You know, my pastor announced on Sunday that he was going to do a class on the subject, "If God is a loving God why does He allow evil in the world?"  Then, after the service I was talking to my pastor and mentioned having been to some pretty dark places over the past couple of years and he, with wonderful empathy, shared that he understood because he had been through some dark times himself.  But then added that he was sure his pain was nothing near the pain I have been through.  I replied by saying something about the worst thing that happens to anyone is the worst thing they have ever experienced and it hurts more than any other thing in their life, so there is no point in trying to compare our pain to someone else's.

Then as I was driving home and thinking about these two things (the class topic and my comment about pain), it reminded me of some teaching I did many years ago on the very topic of the problem of a loving God and an evil world, but also reminded me of some very powerful words that the Lord had spoken to me as I was studying and praying in preparation for that teaching.

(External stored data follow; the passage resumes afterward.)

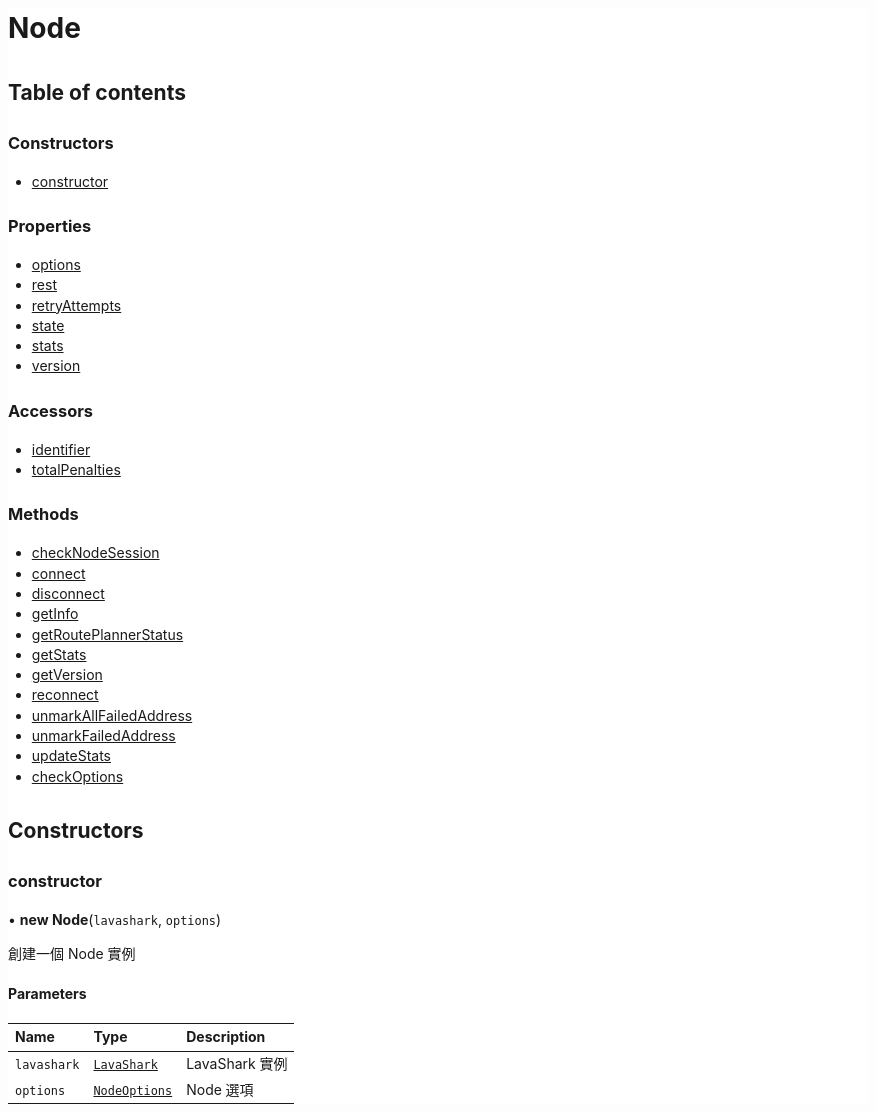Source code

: # Node

## Table of contents

### Constructors

- [constructor](Node.md#constructor)

### Properties

- [options](Node.md#options)
- [rest](Node.md#rest)
- [retryAttempts](Node.md#retryattempts)
- [state](Node.md#state)
- [stats](Node.md#stats)
- [version](Node.md#version)

### Accessors

- [identifier](Node.md#identifier)
- [totalPenalties](Node.md#totalpenalties)

### Methods

- [checkNodeSession](Node.md#checknodesession)
- [connect](Node.md#connect)
- [disconnect](Node.md#disconnect)
- [getInfo](Node.md#getinfo)
- [getRoutePlannerStatus](Node.md#getrouteplannerstatus)
- [getStats](Node.md#getstats)
- [getVersion](Node.md#getversion)
- [reconnect](Node.md#reconnect)
- [unmarkAllFailedAddress](Node.md#unmarkallfailedaddress)
- [unmarkFailedAddress](Node.md#unmarkfailedaddress)
- [updateStats](Node.md#updatestats)
- [checkOptions](Node.md#checkoptions)

## Constructors

### constructor

• **new Node**(`lavashark`, `options`)

創建一個 Node 實例

#### Parameters

| Name | Type | Description |
| :------ | :------ | :------ |
| `lavashark` | [`LavaShark`](LavaShark.md) | LavaShark 實例 |
| `options` | [`NodeOptions`](../types/Node.types.md#nodeoptions) | Node 選項 |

Now as anyone who has taken the most basic course on apologetics knows, the quick and easy answer to the issue of a loving God allowing evil is that, in order for there to be free will in a fallen world God must allow for the possibility of pain and evil.  One of the rebuttals to this answer is the question, “Why then, doesn't God limit the quantity and quality of the evil men can do to each other?" Now as I mentioned above, as I thought and prayed about this question back then, preparing to teach on it, I felt that the Lord spoke to me and said, "What makes you think I didn't limit the evil men can inflict on each other?" And it was like a light went on over my head like in a cartoon. It was an epiphany.  All of these very disparate facts about the human condition started fitting together in my mind.

Like the notion that the very fragility of human life is really a limit on the evil we can do to each other. We can only inflict a certain amount of pain and injury on someone without that person dying.  Too much and they die.  That is a limit on evil.  Also, as I'm sure you all well know, they say (whoever they are) that humans have no reactive memory to pain.  While we may remember something hurting, we don’t actually feel the pain we felt.  However, if we remember something that made us happy, we become happy and if we remember something that made us sad, we become sad, and even if we remember something funny, we laugh.   But we can’t remember pain.  That is a limit on evil.

But beyond these fairly common knowledge facts, I remember the Lord speaking to me and saying, “To be sure, the worst things that are done by men to other men seem and feel like unthinkable atrocities, as they are and they grieve my heart, but in the vast infinity of my creation with all of the possibilities that exist there, there are evils and pain beyond the ability of the human mind to imagine, that I have not allowed to be a part of human experience.  I have, in fact, limited both the quantity and the quality of the evil that men can do to each other, while still allowing them the freedom of will to choose good or evil.

And so as the Lord reminded me of all this, this past Sunday, that the He had shown me decades ago, what could I say but, “Thank you Jesus!”